The data:
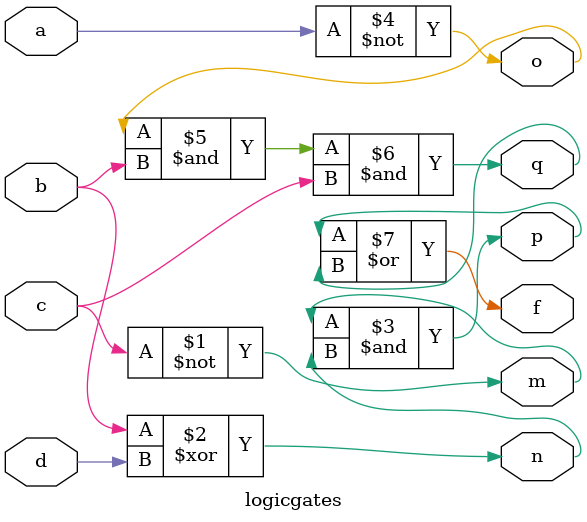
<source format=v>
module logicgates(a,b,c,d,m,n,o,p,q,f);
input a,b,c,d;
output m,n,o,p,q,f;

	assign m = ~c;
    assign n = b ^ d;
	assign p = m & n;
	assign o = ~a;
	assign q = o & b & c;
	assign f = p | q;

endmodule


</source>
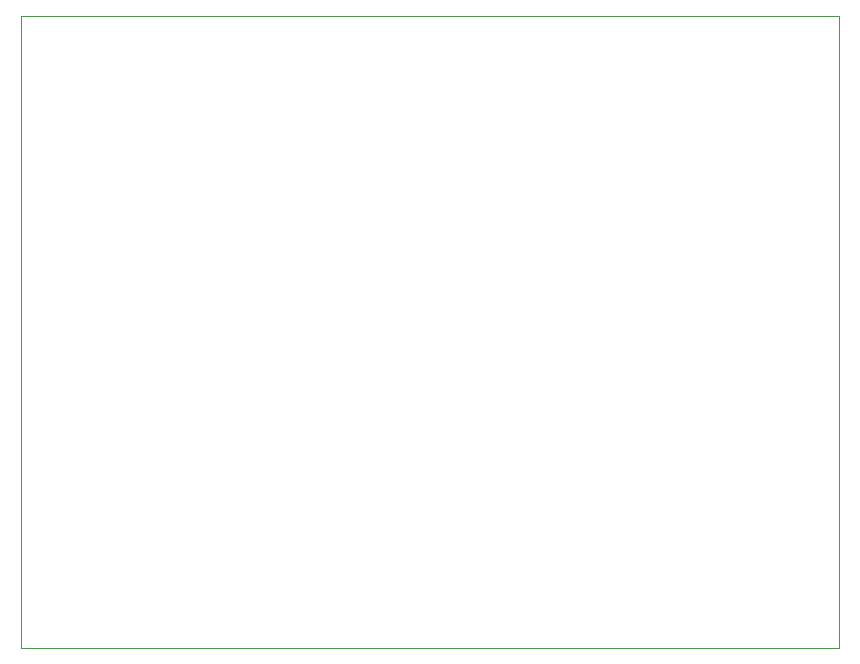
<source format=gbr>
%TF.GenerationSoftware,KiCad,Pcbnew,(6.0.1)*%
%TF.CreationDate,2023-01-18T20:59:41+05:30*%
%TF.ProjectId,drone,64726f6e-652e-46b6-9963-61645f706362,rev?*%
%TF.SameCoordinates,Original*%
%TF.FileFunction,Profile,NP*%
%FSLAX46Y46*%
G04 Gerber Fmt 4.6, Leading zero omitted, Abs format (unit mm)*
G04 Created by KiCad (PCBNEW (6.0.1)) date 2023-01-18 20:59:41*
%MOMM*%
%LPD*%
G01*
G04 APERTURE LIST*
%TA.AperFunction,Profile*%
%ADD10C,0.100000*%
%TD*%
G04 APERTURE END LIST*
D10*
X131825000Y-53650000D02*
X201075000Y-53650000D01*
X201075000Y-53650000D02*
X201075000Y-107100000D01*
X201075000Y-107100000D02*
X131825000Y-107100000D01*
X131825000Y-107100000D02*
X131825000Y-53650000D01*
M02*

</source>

Task details: Would you return, unchanged, the lines from the one containing "X131825000Y-107100000D02*" through the end of the entries?

Expected output:
X131825000Y-107100000D02*
X131825000Y-53650000D01*
M02*

</source>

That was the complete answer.